» PROBLEM STATEMENT: Could you go on with the passage on Venn diagrams and their minimum number of vertices, starting right after its last sentence and not drawing on the data?

═════ EXERCISE TEXT

This second diagram has the minimum number of vertices among all Venn
  diagrams of $3$ curves (a complete listing may be found in
  Chilakamarri, Hamburger, and Pippert~\cite{CHP2}).
We show that this is the minimum value in Theorem~\ref{thm:absMin}
  in the following section.

We give the relevant graph theoretic definitions in the
  remainder of this section.
Section 2 provides a proof of the lower bound for the number of
  vertices of general Venn diagrams and provides examples of Venn
  diagrams that have this minimum number if $1 < n \le 7$.
Finding a minimum vertex Venn diagram for $n > 7$ remains
  an open problem.
In Section 3, we demonstrate that the upper bound of
  ${n \choose {n/2}}$ for the minimum number of vertices of a
  monotone Venn diagrams is attainable for all $n > 1$.
This is demonstrated, using a specific and recursively constructed
  sequence of diagrams.
The proof that the number of vertices is as stated
  involves the Catalan numbers.

\subsection{Venn Diagrams and Graphs}

Let us review Gr\"{u}nbaum's definition of a Venn diagram~\cite{Grun}.
An {\em $n$-Venn diagram} in the plane is a collection of simple closed
  Jordan curves $ {\mathbf C} = {C_1, C_2, \dots, C_n}$, such that
  each of the $2^n$ sets $X_1 \cap X_2 \cap \ldots \cap X_n$
  is a nonempty and connected region.
Each $X_i$ is either the bounded interior or the unbounded exterior of
  $C_i$, and this intersection can be uniquely identified by a
  subset of $\{1,2,\ldots,n\}$, indicating the subset of the indices of
  the curves whose interiors are included in the intersection.
To this definition we add the condition that
  pairs of curves can intersect only at a finite number of points.

We say that two Venn diagrams are \emph{isomorphic} if, by continuous
  transformation of the plane, one of them can be changed into
  the other or its mirror image~\cite{Ruskey}.

When analyzing a Venn diagram, we often think of it as a plane graph
  $V$, whose vertices (called Venn vertices) are the intersection points
  of the curves.
The labelled edges of $V$ are of the form $C(v,w)$, where there is
  a segment on curve $C$ with intersection points $v$ and $w$, and
  no intersection points between them on $C$.
The label of the edge is $i$ if $C = C_i$.
Each face, including the outer infinite face, is called a {\em region}
  when referring to $V$.
Each region in the Venn diagram has associated with it a unique
  subset of ${1,2, \ldots, n}$, and a \emph{weight}.
The weight is the number of curves that contain the region and
  is equal to the cardinality of its representative subset.

══════════
═════ DATA SHOWN

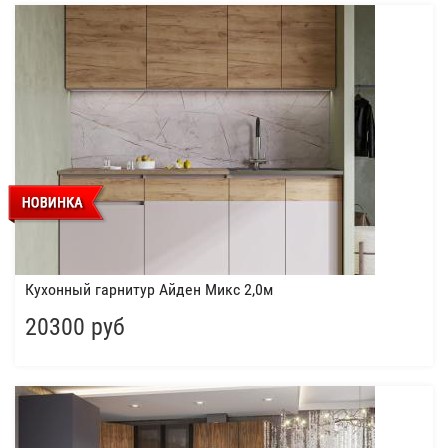
Кухонный гарнитур Айден Микс 2,0м
20300 руб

══════════

» SOLVED PROBLEM:
A region of weight $k$ is referred to as a $k$-region.

A facial walk of a region is a walk taken around the region
  in clockwise order, recording the edges and vertices bordering the region
  as they are encountered.
It is easy to prove that the graph $V$ is 2-connected, and hence
  each edge borders exactly two regions.
Both vertices of this edge are found on facial walks of both regions.
A \emph{vertex traversal} of a vertex $v$ in a Venn diagram is a
  circular sequence $C_0, C_1, \ldots , C_m$ of the curves adjacent
  to $v$, when read in a clockwise rotation around $v$~\cite{Ruskey}.

We also use the familiar dual graph, $D(V)$, of the Venn diagram.
It is constructed by placing a vertex within each region of $V$.
For each edge of $V$, a dual graph edge is drawn which connects
  the vertices within the two adjacent regions.
Note that each of the {\em dual vertices} corresponds to a face in $V$,
  and each of the {\em Venn vertices} corresponds to a face in $D(V)$.
We identify each of the dual vertices by the same subset and weight of
  the associated region on $V$.
We define the \emph{directed} dual graph, $\vec{D}(V)$, by imposing a
  direction on each edge so that it is directed from the vertex of larger weight
  to the vertex of smaller weight~\cite{Ruskey}.

The vertex set of the {\em radual graph} $R(V)$ consists of the union
  of the vertex sets of $V$ and $D(V)$.
The edge set of $R(V)$ consists of all edges in $D(V)$ together
  with edges between each dual vertex and the following specified Venn
  vertices:
In the radual graph, a dual vertex $d$ is adjacent to a Venn vertex
  $v$ if $v$ is encountered on a facial walk around the region of
  $V$ containing $d$.
The radual graph construction is illustrated in Figure \ref{fig:radual}.
The radual graph of any 2-connected planar graph is itself planar.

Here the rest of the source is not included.